Surely we've all heard of real life stories floating about of a man completely bowled over by a woman with her bewitching looks, beauty to die for....yet asking her out turns out to be the biggest mistake of his life!

In "Bitter Moon", Roman Polanski's overlooked 1992 drama, Peter Coyote's character Oscar narrates his sordid experience of a similar kind to a reluctant listener, Nigel (Hugh Grant) aboard a cruise ship sailing to Istanbul.

Oscar, a small-time writer on a wheel-chair observes that Nigel who is travelling with his wife Fiona (Kristin Scott Thomas) seems to have been struck by the thunderbolt that is Oscar's comely wife Mimi (Emanuelle Seigner). Oscar urges Nigel to "beware".."She is a walking man-trap", he tells him!! Nigel, clearly taken aback, of course, denies being attracted to her.

Oscar almost forces Nigel to listen to his bizarre tale to Nigel, who although initially reluctant, seems to be experience some sort of guilty pleasure in hearing Oscar out.

In a series of flashbacks, Oscar narrates the lurid true story involving him and Mimi...a tale which begins as an innocent romance and turns into what Nigel, at one point, describes as a "perverse sex life" as he almost throws up when Oscar covers some of the most sickening details..

Why does Oscar decide to tell his story in such vivid detail to a complete stranger? Why does Nigel, who clearly thinks Oscar is a sick man for making his wife the subject of an erotic tale, keep coming back to him for more? Does he harbour the hidden desire to have spite of his wife being around?

All throughout the first half of the film, Polanski plants these questions in the viewer's mind, which are soon answered as the story unfolds at its own pace yet never lets up.
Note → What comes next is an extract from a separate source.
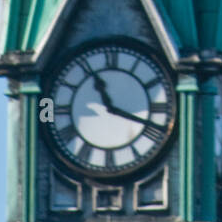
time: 11:18
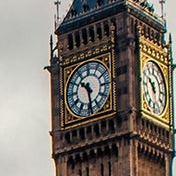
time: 10:28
It is almost shocking, the way Polanski reveals the true personalities of some of his characters, as they initially seem to carry a very different persona about them.
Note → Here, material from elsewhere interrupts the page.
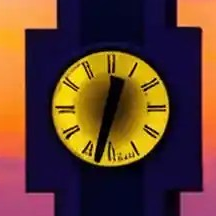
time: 12:32
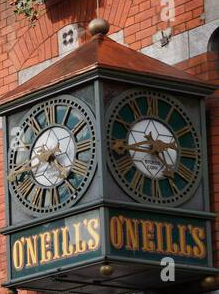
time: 4:42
At one point, the victim and the victimizer almost switch places in a very dramatic fashion and you are left in limbo as to who to root for! Of course, that is one of the strongest points of the is very interesting the way these characters have been written. These are probably some of the grayest characters you may have come across in any form of fiction.

Roman Polanski directs like the pro that he is and that is not unexpected of him. The screenplay takes its time to unfold as some of Oscar and Mimi's sexual encounters are depicted in considerable detail. Some may find it rather odd that Polanski casts his own wife, Emanuelle Seigner, in the central role of the seductress and makes her enact all kinds of scenes that one normally wouldn't want to watch his wife doing with other men!

One of the film's most winning aspects is the performances, with Peter Coyote delivering a rock-solid performance of an aspiring writer reduced to a helpless cripple who can't seem to escape the situation he is in.

Emanuelle Seigner's transformation from a sweet girl on the bus with a child-like innocence to the temptress who could have any man she wants, to the 'victim' who actually seems to experience true love is breathtaking! I guess Polanski couldn't have asked for a better actress to fill Mimi's shoes.

Hugh Grant, the typically English dude, isn't very different from what we've seen of him in countless other films.

Kristin Scott Thomas doesn't get to do much and it's a pity.

Victor Banerjee appears for a short while to play a character probably written to depict the "sanity" or "normalcy" in this whole alarming state of affairs with the four central characters.

"Bitter Moon" is an intense drama bordering on erotica that may not be everyone's cup of tea, but is still a highly interesting work of cinema by one of the most prolific and revered film-makers of our time. Do not miss!